#### Document passage:
*** Block opens ***
Date: Tue, 13 Aug 2019 22:39:23 -0400
On 8/13/19 8:35 AM, Corentin Jabot wrote:
>
> Chiming in with my favorite solution:
>
> * Forbid lossy source -> presumed execution encoding conversion (all
> ready ill formed in gcc but not msvc)
>
I think this may be reasonable.
>
> * Forbid u8/u16/u32 literals in non unicode encoded files
>
I don't understand this at all. u8/u16/u32 specify the encoding to be
used at run-time. The source file encoding isn't relevant at all (as
Steve noted, source file characters are converted to internal encoding).
>
> * Expose the "presumed execution encoding" (= "narrow/wide character
> literal encoding") as a consteval function returning the name as
> specified by iana
> https://www.iana.org/assignments/character-sets/character-sets.txt
>
This may be useful, but needs more justification (preferably in the form
of a paper).
> I would expect changing the encoding of char would break everything...
> I'd leave char and wchar_t mostly alone and start clean on char8_t.
I agree, but I don't think that will be suffiicent. Not all projects
are going to adopt char8_t. A substantial portion, especially on
Linux/UNIX systems will choose to continue use of UTF-8 using char. I
think we're going to have to provide Unicode support for char and
char8_t (and char16_t, and perhaps char32_t).
>
> Anyhow, I agree with Tom that the names are not indicative
> How about: "narrow/wide character literal encoding" ?
"execution encoding" has a long history in both WG14 and WG21 (though
not POSIX I think) and that makes me reluctant to try and challenge it.
In Slack, discussion, I think Steve Downey probably hit on the right
approach; provide a formal definition of it. I think we *might* be
successful in using "execution encoding" to apply to both the
compile-time and run-time encodings by extending the term with specific
qualifiers; e.g., "presumed execution encoding" and
"run-time/system/native execution encoding".
Tom.
>
>
>
>
> On Tue, 13 Aug 2019 at 10:39, Niall Douglas <s_sourceforge_at_[hidden]
> <mailto:s_sourceforge_at_[hidden]>> wrote:
>
> Before progressing with a solution, can I ask the question:
>
> Is it politically feasible for C++ 23 and C 2x to require
> implementations to default to interpreting source files as either
> (i) 7
> bit ASCII or (ii) UTF-8? To be specific, char literals would thus be
> either 7 bit ASCII or UTF-8.
>
> (The reason for the 7 bit ASCII is that it is a perfect subset of
> UTF-8,
> and that C very much wants to retain the language being
> implementable in
> a small code base i.e. without UTF-8 support. Note the qualifier
> "default" as well)
>
> An answer to the above would determine how best to solve your
> issue Tom,
> I think. As much as we all expect IBM et al to veto such a
> proposal, one
> never gets anywhere without asking first.
>
> Niall
>
> On 13/08/2019 03:25, Tom Honermann wrote:
> > I agree with this (mostly), but would prefer not to discuss
> further in
> > this thread. The only reason I included the filesystem
> references is
> > because the wording there uses "native" for an encoding that is
> related
> > (though distinct) from the encodings referenced in the codecvt
> and ctype
> > wording, where "native" is also used. This suggests that "native"
*** Block closes ***
Lens distortion parameter data:
*** Block opens ***
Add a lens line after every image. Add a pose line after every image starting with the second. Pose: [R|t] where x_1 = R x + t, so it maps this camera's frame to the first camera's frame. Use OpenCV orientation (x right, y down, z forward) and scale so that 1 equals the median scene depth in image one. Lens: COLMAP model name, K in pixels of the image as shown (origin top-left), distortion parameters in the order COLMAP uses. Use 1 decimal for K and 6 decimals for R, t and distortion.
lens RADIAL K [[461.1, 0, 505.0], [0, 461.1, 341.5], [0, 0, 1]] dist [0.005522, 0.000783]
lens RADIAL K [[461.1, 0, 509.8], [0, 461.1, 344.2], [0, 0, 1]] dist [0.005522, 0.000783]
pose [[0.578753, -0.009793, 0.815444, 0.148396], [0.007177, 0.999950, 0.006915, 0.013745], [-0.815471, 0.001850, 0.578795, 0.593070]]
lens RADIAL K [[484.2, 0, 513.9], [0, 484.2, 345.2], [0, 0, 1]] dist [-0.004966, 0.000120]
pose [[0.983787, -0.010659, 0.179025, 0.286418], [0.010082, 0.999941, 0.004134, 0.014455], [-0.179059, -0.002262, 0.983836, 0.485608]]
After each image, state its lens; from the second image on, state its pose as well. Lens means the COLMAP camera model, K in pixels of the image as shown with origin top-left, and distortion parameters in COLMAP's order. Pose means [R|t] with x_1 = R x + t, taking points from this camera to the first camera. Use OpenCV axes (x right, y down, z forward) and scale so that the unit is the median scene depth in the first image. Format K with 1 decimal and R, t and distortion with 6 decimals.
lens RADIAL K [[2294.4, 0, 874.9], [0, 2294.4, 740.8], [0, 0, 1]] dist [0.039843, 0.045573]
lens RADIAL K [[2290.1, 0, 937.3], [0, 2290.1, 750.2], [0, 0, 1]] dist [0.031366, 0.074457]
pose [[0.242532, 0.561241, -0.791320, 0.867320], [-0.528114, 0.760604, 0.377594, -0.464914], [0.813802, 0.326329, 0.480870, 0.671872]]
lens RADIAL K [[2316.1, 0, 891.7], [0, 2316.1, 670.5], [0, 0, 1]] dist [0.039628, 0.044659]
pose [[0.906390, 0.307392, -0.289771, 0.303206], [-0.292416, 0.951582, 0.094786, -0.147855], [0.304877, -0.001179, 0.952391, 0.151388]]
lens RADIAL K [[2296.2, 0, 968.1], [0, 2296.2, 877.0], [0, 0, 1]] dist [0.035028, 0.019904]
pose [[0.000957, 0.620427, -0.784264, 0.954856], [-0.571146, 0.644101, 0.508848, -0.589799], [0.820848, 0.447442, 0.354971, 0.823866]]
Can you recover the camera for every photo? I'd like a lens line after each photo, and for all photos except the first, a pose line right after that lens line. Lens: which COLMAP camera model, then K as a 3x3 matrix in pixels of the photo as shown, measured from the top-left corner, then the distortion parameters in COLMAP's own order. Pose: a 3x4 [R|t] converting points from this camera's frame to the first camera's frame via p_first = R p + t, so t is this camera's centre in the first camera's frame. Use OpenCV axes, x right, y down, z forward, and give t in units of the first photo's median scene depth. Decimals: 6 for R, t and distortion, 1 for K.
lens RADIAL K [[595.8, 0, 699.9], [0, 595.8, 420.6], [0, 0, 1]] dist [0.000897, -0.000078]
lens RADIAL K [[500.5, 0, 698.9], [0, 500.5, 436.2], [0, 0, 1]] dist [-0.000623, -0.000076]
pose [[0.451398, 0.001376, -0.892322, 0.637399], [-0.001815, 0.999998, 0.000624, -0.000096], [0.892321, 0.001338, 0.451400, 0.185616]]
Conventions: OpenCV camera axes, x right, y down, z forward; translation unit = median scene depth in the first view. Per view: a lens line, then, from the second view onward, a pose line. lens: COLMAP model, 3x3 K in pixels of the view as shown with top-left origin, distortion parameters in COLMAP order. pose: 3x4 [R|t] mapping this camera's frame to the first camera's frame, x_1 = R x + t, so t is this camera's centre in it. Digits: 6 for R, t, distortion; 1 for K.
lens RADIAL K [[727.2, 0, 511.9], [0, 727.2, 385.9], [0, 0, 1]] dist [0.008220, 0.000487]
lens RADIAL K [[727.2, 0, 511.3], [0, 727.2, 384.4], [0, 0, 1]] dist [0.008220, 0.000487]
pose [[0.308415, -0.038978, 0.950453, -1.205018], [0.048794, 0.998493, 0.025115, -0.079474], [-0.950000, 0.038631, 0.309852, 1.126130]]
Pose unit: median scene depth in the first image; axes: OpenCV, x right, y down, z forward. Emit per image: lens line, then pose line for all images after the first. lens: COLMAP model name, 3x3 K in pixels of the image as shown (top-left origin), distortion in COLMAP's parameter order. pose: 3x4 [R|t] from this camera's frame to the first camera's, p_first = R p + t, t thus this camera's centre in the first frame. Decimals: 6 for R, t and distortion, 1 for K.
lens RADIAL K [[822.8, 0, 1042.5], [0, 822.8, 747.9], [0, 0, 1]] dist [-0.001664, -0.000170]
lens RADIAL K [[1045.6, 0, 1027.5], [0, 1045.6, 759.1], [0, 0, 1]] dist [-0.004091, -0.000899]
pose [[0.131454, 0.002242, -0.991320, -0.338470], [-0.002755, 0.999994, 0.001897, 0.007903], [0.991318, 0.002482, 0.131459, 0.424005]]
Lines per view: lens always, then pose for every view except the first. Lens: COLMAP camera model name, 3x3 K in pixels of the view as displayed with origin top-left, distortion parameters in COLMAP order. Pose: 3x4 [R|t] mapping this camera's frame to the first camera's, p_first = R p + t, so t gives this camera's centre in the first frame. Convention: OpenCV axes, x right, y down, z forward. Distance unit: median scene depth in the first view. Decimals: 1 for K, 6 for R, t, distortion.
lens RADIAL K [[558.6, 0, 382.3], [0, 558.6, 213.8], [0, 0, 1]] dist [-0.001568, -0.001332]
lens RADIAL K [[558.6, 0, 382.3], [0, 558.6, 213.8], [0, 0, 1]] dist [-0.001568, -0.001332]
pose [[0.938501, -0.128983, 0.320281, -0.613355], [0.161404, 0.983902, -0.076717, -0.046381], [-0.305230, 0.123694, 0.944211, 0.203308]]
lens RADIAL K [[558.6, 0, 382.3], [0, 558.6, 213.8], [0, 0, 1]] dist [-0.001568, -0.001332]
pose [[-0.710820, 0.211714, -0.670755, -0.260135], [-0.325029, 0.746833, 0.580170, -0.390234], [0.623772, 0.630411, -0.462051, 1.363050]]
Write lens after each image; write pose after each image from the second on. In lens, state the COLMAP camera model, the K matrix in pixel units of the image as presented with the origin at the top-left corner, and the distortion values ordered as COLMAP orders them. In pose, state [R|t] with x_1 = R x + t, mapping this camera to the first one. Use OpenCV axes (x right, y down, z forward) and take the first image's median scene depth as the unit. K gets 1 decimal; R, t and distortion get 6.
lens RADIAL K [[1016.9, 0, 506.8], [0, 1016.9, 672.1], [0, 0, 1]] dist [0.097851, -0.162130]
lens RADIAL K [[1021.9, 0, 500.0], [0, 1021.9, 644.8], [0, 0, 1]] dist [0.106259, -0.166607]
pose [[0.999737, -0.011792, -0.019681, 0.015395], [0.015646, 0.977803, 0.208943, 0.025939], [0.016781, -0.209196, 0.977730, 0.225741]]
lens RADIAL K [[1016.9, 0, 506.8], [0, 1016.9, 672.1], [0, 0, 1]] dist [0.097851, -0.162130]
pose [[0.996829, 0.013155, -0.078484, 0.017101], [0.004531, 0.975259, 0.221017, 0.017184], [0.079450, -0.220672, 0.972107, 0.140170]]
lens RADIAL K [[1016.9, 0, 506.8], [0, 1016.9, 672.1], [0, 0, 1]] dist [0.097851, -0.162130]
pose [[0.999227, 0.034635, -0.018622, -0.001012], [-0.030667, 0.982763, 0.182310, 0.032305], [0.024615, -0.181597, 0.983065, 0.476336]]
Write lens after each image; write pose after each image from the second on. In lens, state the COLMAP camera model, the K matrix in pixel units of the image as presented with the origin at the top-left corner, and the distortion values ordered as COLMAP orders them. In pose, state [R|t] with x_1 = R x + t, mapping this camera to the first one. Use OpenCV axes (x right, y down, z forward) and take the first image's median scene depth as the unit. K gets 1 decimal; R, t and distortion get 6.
*** Block closes ***
#### Problems to solve:
• a. In the mailing-list message on character encodings, what approach does Tom say Steve Downey probably hit on in the Slack discussion?
• b. Extend the mailing-list message on character encodings, starting immediately after its final line.
These items were taken from a source separate from the text.

#### Task results:
• a. Providing a formal definition of "execution encoding."

• b.
> > serves (or should serve) a role in naming these run-time
> encodings, or
> > is a source of conflation (or both).
> >
> > Tom.
> >
> > On 8/12/19 5:08 PM, Niall Douglas wrote:
> >>> 1. [fs.path.type.cvt]p1
> <http://eel.is/c++draft/fs.path.type.cvt#1>:
> >>> (though the definition provided here appears to be
> specific to path
> >>> names).
> >>> "The /native encoding/ of an ordinary character string is the
> >>> operating system dependent current encoding for path
> names. The
> >>> /native encoding/ for wide character strings is the
> >>> implementation-defined execution wide-character set
> encoding."
> >> We discussed the problems with the choice of normative wording in
> >> http://eel.is/c++draft/fs.class.path#fs.path.cvt, if you remember,
> >> during SG16's discussion of filesystem::path_view.
> >>
> >> The problem is that filesystem paths have different encoding and
> >> interpretation per-path-component i.e. for a path
> >>
> >> /A/B/C/D
> >>
> >> ... A, B, C and D may each have its own, individual, encoding and
> >> interpretation depending on the mount points and filesystems
> configured
> >> on the current system. This is not what is suggested by the current
> >> normative wording, which appears to think that some mapping exists
> >> between C++ paths and OS kernel paths.
> >>
> >> There *is* a mapping, but it is 100% C++-side. The OS kernel
> generally
> >> consumes arrays of bytes.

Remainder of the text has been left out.